The sample dataset we will use (`data/job-data/job-data-2018-09-08-00-00-37.txt`) contains job postings from on one of the US job search websites. The data is stored with each row as a JSON document representing a job posting record. 

The example below shows a sample job postings from the data file. The sample record has been formatted with 4 spaces indentation. In the real file, each record is stored as a JSON document in one row.

## 1. Protocols For Input & Output

mrjob assumes that all data is newline-delimited bytes. Each job has an *input protocol*, an *output protocol*, and an *internal protocol*.

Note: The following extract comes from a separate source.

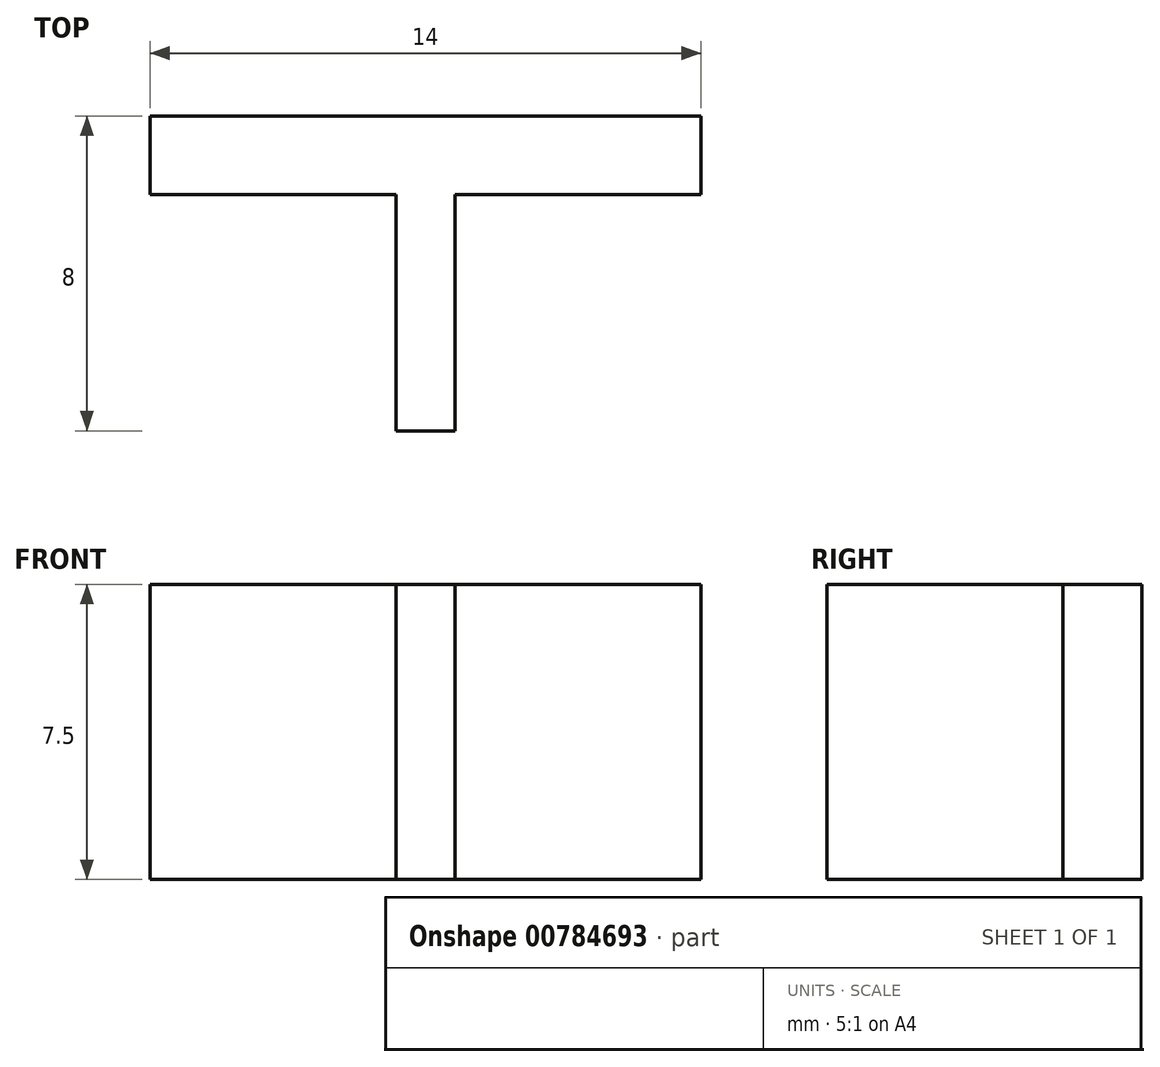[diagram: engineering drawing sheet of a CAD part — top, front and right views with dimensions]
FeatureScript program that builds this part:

The default *input* protocol is `RawValueProtocol`, which just reads in a line as a `str`.
The default *output* and *internal* protocols are both `JSONProtocol`, which reads and writes JSON strings separated by a tab character.

The protocols can be changed by overwritting the corresponding attributes: `INPUT_PROTOCOL`, `INTERNAL_PROTOCOL`, and `OUTPUT_PROTOCOL`.

For more information, see [Protocols](https://pythonhosted.org/mrjob/guides/writing-mrjobs.html#job-protocols).

`JSONValueProtocol` encodes value as a JSON and discard key (key is read in as None). To load the job posting dataset, we can set `INPUT_PROTOCOL = JSONValueProtocol` which automaticall loads input data as Python `dict` objects.

The example below loads the data into `mapper` and generates output of key-value pairs where keys are *jobId*(`int`) and values are *jobLocation*(`json`). Note that no `reducer` is provided, this type of jobs are sometimes called *map only* jobs.

In [3]:
%%file mr-jobs/protocol-map-only.py
import json

from mrjob.job import MRJob
from mrjob.protocol import JSONValueProtocol, RawValueProtocol

class MRWordFrequencyCount(MRJob):
    
    INPUT_PROTOCOL = JSONValueProtocol
    
    def mapper(self, _, value):
        yield value.get('jobId', None), value.get('jobLocation', None)

        
if __name__ == '__main__':
    MRWordFrequencyCount.run()

Writing mr-jobs/protocol-map-only.py


In [4]:
!python3 mr-jobs/protocol-map-only.py ../data/job-data/job-data-2018-09-08-00-00-37.txt --output-dir test-out

No configs found; falling back on auto-configuration
No configs specified for inline runner
Running step 1 of 1...
Creating temp directory /tmp/protocol-map-only.hadoop.20180913.161010.645216
job output is in test-out
Removing temp directory /tmp/protocol-map-only.hadoop.20180913.161010.645216...